▸ **Work instructions**: Pull out each line of the material below that contains the string "Investimentos", and give every such line in full. Case matters, so match uppercase and lowercase letters precisely.
━━━━━━━━━━
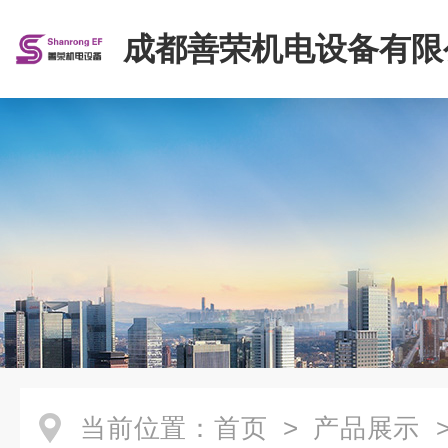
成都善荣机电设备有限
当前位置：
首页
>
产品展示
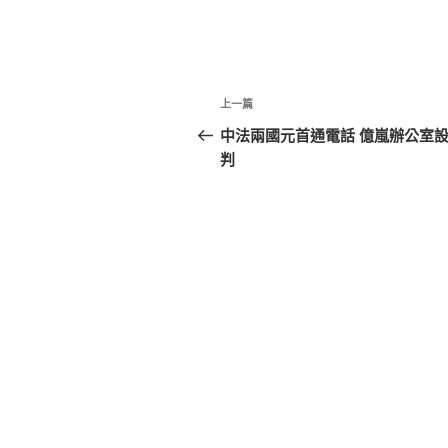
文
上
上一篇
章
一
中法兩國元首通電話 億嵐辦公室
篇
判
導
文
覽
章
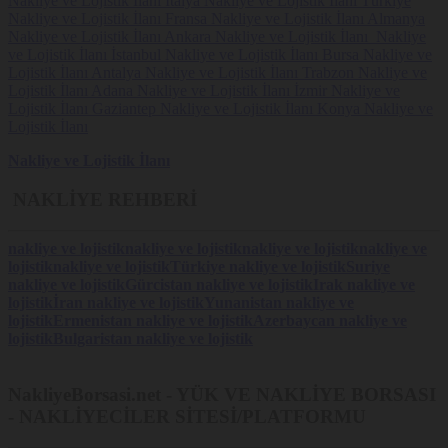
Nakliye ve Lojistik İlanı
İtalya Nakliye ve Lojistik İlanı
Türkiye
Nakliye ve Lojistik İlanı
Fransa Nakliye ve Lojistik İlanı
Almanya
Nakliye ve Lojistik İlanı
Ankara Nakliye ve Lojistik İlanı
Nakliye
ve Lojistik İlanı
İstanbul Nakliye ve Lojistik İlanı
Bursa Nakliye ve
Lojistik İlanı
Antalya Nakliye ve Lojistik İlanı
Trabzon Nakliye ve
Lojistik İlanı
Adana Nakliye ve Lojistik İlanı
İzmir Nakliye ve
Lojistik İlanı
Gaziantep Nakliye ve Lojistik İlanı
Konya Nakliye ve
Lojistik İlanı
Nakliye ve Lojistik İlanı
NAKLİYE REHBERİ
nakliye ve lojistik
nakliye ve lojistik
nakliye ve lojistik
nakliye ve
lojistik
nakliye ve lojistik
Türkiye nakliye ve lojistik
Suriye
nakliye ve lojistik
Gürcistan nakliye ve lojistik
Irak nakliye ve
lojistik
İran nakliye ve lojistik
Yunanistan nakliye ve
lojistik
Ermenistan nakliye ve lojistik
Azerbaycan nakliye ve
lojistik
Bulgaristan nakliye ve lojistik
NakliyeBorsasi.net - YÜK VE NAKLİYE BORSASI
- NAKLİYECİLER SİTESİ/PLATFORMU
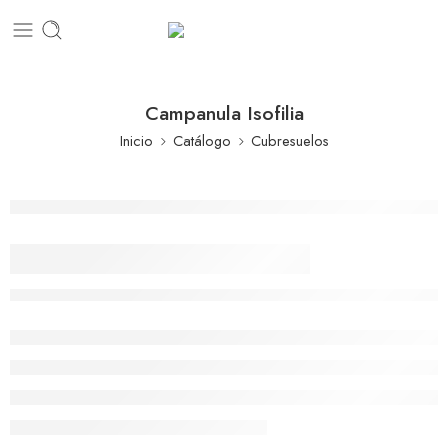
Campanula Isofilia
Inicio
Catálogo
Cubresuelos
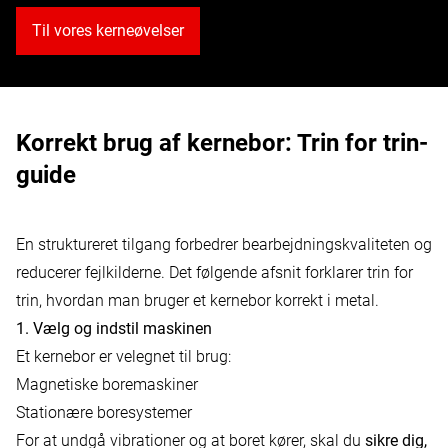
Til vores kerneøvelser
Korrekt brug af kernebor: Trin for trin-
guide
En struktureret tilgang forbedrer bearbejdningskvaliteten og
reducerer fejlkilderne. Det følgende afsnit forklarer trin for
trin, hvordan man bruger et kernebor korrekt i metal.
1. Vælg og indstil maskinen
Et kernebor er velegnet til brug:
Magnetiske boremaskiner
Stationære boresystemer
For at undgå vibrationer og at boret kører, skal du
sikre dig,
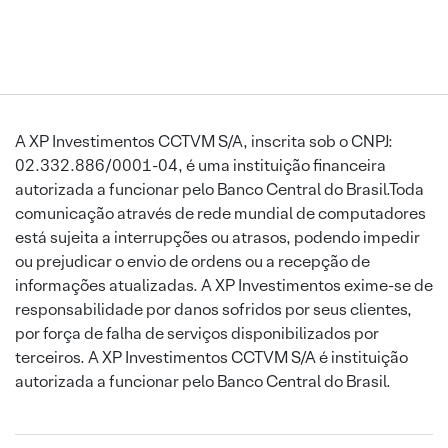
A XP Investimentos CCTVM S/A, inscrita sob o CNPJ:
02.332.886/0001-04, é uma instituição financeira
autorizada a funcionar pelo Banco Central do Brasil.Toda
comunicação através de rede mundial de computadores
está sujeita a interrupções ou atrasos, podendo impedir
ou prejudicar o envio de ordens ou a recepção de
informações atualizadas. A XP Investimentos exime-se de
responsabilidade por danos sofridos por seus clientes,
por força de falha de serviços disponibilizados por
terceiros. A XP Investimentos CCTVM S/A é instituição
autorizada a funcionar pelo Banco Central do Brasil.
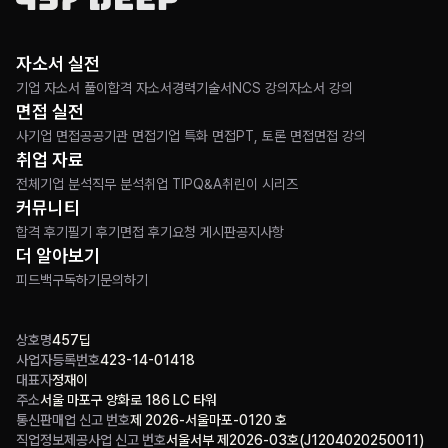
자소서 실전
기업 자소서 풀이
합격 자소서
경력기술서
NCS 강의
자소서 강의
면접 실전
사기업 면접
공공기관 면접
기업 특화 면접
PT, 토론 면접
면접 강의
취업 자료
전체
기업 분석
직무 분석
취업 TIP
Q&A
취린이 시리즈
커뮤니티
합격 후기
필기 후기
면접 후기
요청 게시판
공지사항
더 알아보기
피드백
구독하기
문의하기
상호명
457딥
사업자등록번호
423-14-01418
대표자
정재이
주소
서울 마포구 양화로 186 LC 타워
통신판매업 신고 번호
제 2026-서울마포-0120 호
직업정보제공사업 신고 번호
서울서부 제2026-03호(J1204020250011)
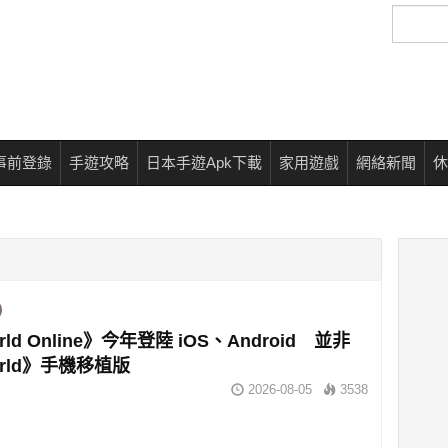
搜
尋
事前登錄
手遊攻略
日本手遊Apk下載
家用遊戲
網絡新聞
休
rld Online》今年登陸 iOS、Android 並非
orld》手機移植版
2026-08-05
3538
━━━━━━━━━━
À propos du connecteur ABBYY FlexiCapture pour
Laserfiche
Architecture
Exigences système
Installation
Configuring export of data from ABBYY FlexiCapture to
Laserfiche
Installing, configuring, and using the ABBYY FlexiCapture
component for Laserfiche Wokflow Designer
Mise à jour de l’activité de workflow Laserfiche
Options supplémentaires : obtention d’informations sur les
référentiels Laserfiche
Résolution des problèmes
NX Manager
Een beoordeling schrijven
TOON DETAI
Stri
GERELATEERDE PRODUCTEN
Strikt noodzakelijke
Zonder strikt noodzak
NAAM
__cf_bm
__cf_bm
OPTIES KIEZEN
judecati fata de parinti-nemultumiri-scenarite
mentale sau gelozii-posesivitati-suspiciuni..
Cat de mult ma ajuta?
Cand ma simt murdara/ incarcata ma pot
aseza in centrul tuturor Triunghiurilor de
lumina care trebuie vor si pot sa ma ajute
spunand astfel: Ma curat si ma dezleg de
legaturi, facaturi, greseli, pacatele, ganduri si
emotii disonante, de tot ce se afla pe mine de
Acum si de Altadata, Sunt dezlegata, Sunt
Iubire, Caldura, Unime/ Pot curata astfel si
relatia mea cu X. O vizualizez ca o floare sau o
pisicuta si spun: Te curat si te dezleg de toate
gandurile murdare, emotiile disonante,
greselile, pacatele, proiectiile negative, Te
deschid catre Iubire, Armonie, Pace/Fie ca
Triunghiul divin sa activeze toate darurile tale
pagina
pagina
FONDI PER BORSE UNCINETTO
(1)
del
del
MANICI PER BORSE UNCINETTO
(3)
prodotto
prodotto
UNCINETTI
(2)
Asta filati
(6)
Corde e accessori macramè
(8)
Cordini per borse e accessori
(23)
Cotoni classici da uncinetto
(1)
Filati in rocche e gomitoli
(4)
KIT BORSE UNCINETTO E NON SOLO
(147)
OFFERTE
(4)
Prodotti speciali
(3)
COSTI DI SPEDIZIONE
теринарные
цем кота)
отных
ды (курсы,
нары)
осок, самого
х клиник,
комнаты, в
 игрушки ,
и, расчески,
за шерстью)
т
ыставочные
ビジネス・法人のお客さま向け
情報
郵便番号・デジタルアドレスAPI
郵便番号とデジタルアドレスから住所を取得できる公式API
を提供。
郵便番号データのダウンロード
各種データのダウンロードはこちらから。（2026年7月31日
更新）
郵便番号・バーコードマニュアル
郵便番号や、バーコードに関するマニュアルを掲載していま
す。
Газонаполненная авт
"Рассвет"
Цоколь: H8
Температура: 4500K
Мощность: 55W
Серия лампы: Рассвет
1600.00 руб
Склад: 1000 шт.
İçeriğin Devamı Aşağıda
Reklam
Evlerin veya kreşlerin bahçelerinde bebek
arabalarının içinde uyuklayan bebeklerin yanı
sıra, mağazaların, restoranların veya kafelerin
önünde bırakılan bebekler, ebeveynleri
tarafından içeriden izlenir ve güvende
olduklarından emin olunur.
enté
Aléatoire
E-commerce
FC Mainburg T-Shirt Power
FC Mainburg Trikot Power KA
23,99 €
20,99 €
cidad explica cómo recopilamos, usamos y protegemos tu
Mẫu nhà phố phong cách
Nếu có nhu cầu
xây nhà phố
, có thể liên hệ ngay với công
━━━━━━━━━━
▸ **Task response**:
A XP Investimentos CCTVM S/A, inscrita sob o CNPJ:
informações atualizadas. A XP Investimentos exime-se de
terceiros. A XP Investimentos CCTVM S/A é instituição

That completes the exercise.